# old 4 cyl  castings found on ebay



## the engineer (Mar 21, 2010)

hi i have just bought these on ebay they look like a retirement plan
seller thought they looked like holt but i see the holt has seperate cyls 
any ideas ???


----------



## gbritnell (Mar 21, 2010)

What you have there is a mix of parts. There are some parts from a Holt engine. The gear case is from a Holt but the cylinders are from something else. The rods could be but I can't tell from the size of the pictures.
gbritnell


----------



## slick95 (Mar 21, 2010)

The block/cylinders look like the 1911 Simplex Auto Engine.
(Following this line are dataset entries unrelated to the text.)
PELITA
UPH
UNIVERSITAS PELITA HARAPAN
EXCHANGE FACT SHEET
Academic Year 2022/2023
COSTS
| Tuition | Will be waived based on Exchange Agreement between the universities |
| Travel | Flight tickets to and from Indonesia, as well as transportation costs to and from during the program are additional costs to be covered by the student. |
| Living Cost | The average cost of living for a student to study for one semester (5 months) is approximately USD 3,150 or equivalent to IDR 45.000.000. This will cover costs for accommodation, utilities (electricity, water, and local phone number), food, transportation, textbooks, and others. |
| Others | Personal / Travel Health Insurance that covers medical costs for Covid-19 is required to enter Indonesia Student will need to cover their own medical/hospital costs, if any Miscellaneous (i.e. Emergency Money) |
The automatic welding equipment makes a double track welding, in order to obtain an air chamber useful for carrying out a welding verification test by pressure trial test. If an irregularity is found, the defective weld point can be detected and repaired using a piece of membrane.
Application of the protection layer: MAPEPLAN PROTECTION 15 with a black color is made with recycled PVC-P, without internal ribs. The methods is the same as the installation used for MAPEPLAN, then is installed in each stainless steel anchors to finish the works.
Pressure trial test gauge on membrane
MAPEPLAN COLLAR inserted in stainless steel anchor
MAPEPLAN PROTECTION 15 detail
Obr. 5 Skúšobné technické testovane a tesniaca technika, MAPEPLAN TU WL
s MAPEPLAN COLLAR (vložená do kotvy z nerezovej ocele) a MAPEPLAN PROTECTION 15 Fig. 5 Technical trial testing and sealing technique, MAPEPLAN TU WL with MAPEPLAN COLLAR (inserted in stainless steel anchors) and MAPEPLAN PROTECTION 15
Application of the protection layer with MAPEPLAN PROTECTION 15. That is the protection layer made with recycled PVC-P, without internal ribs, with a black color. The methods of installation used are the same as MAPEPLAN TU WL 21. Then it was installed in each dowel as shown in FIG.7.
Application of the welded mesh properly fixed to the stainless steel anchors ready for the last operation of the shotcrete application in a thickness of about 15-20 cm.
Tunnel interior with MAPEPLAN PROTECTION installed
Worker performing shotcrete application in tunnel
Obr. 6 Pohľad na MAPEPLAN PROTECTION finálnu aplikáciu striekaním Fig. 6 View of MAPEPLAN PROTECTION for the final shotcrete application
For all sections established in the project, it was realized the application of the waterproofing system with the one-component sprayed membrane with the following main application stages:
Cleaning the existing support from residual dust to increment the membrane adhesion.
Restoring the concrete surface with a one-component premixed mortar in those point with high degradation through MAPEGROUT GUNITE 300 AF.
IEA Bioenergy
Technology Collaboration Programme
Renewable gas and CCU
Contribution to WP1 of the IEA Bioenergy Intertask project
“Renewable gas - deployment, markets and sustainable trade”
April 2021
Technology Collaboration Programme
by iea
Link below

http://www.alaska.edu/uaf/cem/me/news/simplex/index.xml

Jeff


----------



## the engineer (Mar 22, 2010)

thanks it all helps


----------



## the engineer (May 16, 2010)

hello all i finally received these castings the vendor packed them up then put them aside and forgot to post them took lots of emails to convince that i didnt have them.
on checking them out the builder i can relate to 
 very much like my first attempt pistons with wrist pin holes at different heights
conrods cut off the centreline for the caps
pistons longer than each other liners that dont reach the same spot in each block
so lots to make /remake but there is lots i can use to get the engine to be a runner although it will take some time on the drawing board to see what i can /cant do without making some new plans


----------